Brasil convive com neoescravismo

Aproximadamente 40 mil pessoas são submetidas a trabalho escravo no Brasil, segundo dados apresentados pela coordenadora nacional do Projeto de Combate ao Trabalho Forçado da Organização Internacional do Trabalho (OIT), Patrícia Souto Audi. Os dados foram apresentados em audiência pública realizada na última quarta-feira, 07/12, na Comissão de Agricultura e Reforma Agrária (CRA) do Senado.
A audiência pública foi realizada por iniciativa da senadora Ana Júlia Carepa (PT/PA), com o objetivo de debater o projeto de lei (PLS nº 46/04), do senador Cristovam Buarque (PDT/DF), que estabelece critérios para classificar uma propriedade rural como produtiva ou improdutiva.
De acordo com o projeto, não será considerada propriedade produtiva o imóvel rural em que for constatada a ocorrência de uma das seguintes situações: trabalho escravo ou análogo à escravidão, trabalho infantil, crime ambiental e culturas ilegais de plantas psicotrópicas.

Características

Patrícia Audi ressaltou que o trabalho escravo é uma atividade criminosa que ocorre não apenas no Brasil, mas em países como Paquistão, Índia, Bolívia, Paraguai e Peru.
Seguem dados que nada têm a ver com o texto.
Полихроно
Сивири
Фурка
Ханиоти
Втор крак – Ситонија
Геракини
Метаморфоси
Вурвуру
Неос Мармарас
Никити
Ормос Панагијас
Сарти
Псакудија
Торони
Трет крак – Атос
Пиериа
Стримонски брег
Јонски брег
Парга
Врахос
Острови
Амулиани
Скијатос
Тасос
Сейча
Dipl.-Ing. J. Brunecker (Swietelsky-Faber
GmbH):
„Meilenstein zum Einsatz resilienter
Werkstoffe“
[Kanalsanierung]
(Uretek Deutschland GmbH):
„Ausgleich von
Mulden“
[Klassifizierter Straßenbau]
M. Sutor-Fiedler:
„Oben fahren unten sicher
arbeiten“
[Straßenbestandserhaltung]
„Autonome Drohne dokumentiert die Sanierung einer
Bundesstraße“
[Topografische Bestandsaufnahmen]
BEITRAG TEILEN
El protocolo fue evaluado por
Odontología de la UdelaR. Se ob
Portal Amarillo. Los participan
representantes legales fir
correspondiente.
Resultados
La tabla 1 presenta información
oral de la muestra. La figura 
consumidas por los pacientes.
Ela observou, no entanto, que o descumprimento de alguns aspectos da legislação trabalhista não pode ser confundido com trabalho escravo.
O trabalho escravo, segundo Patrícia Audi, caracteriza-se pelo uso da coerção física e pela restrição e falta de liberdade, a qual se manifestaria por meio da servidão de dívidas contraídas no local da atividade, pela retenção de documentos, pelo isolamento geográfico das propriedades e pela presença de guarda armada para impedir a fuga dos trabalhadores.

Combate

A representante da OIT explicou que não existe diferença entre trabalho forçado e trabalho escravo. O que existe, segundo ela, é uma “banalização” dos dois conceitos para dificultar o enquadramento dos responsáveis pela prática da escravidão.
“O trabalho escravo é um tipo de trabalho forçado. A falta de registro em carteira ou de salário e a existência de condições degradantes não configuram trabalho escravo, mas sim a impossibilidade do trabalhador de romper esse vínculo e sair dessa situação”, afirmou Patrícia Audi.
A OIT, segundo Patrícia Audi, considera a atuação do Brasil no combate ao trabalho escravo como um modelo a ser seguido pelos demais países. Nesse sentido, a representante da entidade destaca o resgate de 17 mil trabalhadores nos últimos três anos pelo grupo móvel de fiscalização, além do lançamento, pelo Ministério do Trabalho, de uma “lista suja” em que figurariam 188 empresas nacionais que reconhecidamente se utilizaram de trabalho escravo nos últimos dez anos.

Causas

Na avaliação de Patrícia Audi, a causa principal para a existência de trabalho escravo no Brasil é a impunidade, embora diversos fatores contribuam para a prática, como o analfabetismo de 90% das vítimas, na maioria homens com idade entre 25 e 40 anos, que teriam como único capital a força física. O trabalho escravo no Brasil, segundo ela, está concentrado em municípios do Maranhão, Piauí e Tocantins que apresentam baixíssimo Índice de Desenvolvimento Humano (IDH).
O IDH foi instituído pela Organização das Nações Unidas (ONU) para medir o desenvolvimento dos países a partir de critérios indicativos de educação (alfabetização e taxa de matrícula), longevidade (esperança de vida ao nascer) e renda (Produto Interno Bruto per capita).
Os trabalhadores mantidos em regime de trabalho escravo, segundo a representante da OIT, são aproveitados principalmente nas lavouras de algodão e soja, além de serem empregados na grilagem de terras e na devastação de matas para implantação de pastos e novas culturas.
“Não podemos restringir o fluxo dessas pessoas para as fazendas, mas garantir que a migração ocorra em bases legais, em que o trabalhador, ao ser recrutado, saiba para onde está indo trabalhar”, disse Patrícia Audi.

Campanha

Na próxima terça-feira, 13/12, às 15h30, no Palácio do Planalto, será lançada a campanha de prevenção ao trabalho escravo. O presidente Luiz Inácio Lula da Silva participará do evento.
A audiência pública também contou com a participação do chefe da Procuradoria Federal Especializada do Instituto Nacional de Colonização e Reforma Agrária (Incra), Valdez Farias, e do assessor técnico da Secretaria de Biodiversidades e Florestas do Ministério do Meio Ambiente, Recursos Hídricos e da Amazônia Legal, Luiz Carlos Balcewicz.